3. West Coast of the South Island, New Zealand
Remember those lush and verdant landscapes from the film trilogy “Lord of the Rings?” Peter Jackson, the movie’s director, surely took full advantage of the beautiful sceneries provided by his host country of New Zealand. Driving through the West Coast of the South Island will give you a view of the New Zealand Alps and green vegetation all the way from Karamea to Haast. You will also get to see along the Tasman side a view of untouched seasides.
2. Trollstigen, Norway
Trollstigen (English: Troll’s Footpath) is a serpentine mountain road in Rauma, Norway, part of Norwegian National Road 63 connecting Åndalsnes in Rauma and Valldal in Norddal. It is a popular tourist attraction due to its steep incline of 9% and eleven hairpin bends up a steep mountain side. Trollstigen was opened on July 31, 1936, by King Haakon VII after 8 years of construction.

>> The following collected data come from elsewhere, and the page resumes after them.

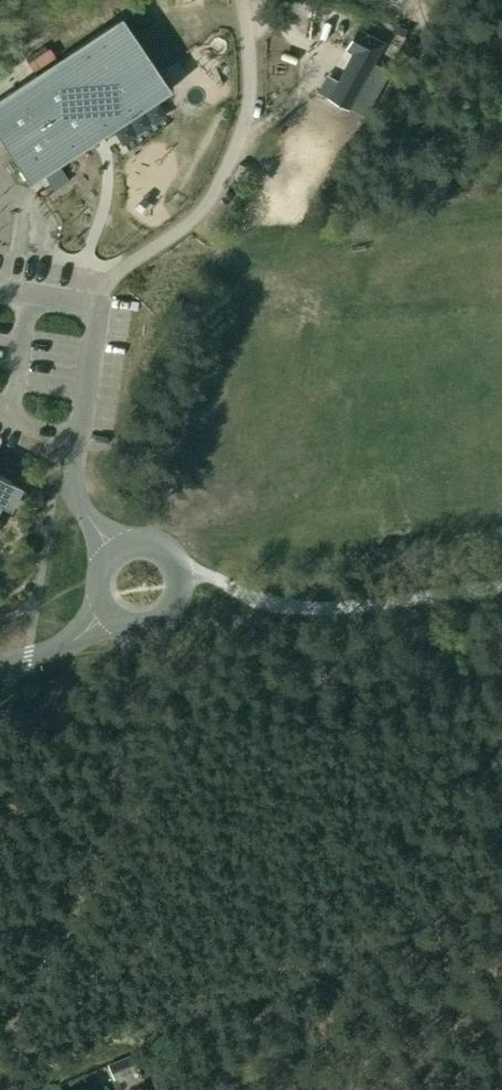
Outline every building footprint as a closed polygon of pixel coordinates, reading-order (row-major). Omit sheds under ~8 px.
[(162,95),(113,22),(0,99),(0,140),(31,185),(162,95)] [(328,77),(319,94),(348,110),(373,64),(385,43),(357,29),(346,48),(354,52),(337,82),(328,77)] [(373,64),(348,110),(367,120),(394,74),(373,64)] [(1,505),(12,510),(23,486),(0,475),(0,507),(1,505)] [(133,1055),(109,1065),(114,1079),(139,1069),(133,1055)]
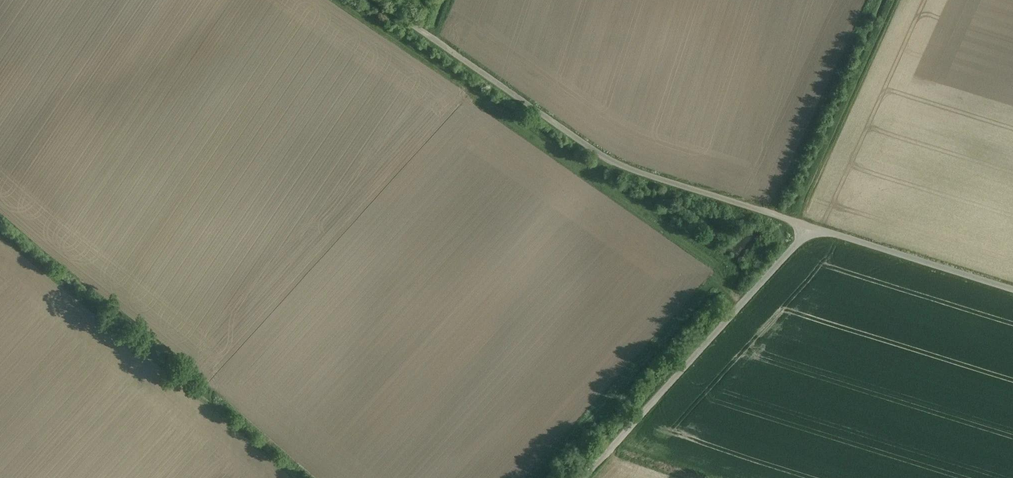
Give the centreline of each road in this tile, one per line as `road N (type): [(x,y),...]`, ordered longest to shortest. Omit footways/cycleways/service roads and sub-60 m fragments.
road 1 (unclassified): [(810,227),(605,155),(378,0)]
road 2 (unclassified): [(584,477),(810,227)]
road 3 (unclassified): [(1012,290),(810,227)]
road 4 (track): [(296,477),(192,389)]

During the top tourist season about 2,500 vehicles pass daily.
1. Denali Highway, Alaska
Denali Highway (Alaska Route 8) is a lightly traveled, mostly gravel highway in the U.S. state of Alaska. It leads from Paxson on the Richardson Highway to Cantwell on the Parks Highway. Opened in 1957, it was the first road access to Denali National Park (then known as Mount McKinley National Park). Since 1971, primary park access has been via the Parks Highway, which incorporated a section of the Denali Highway from Cantwell to the present-day park entrance. The Denali Highway is 135 miles (217 km) in length.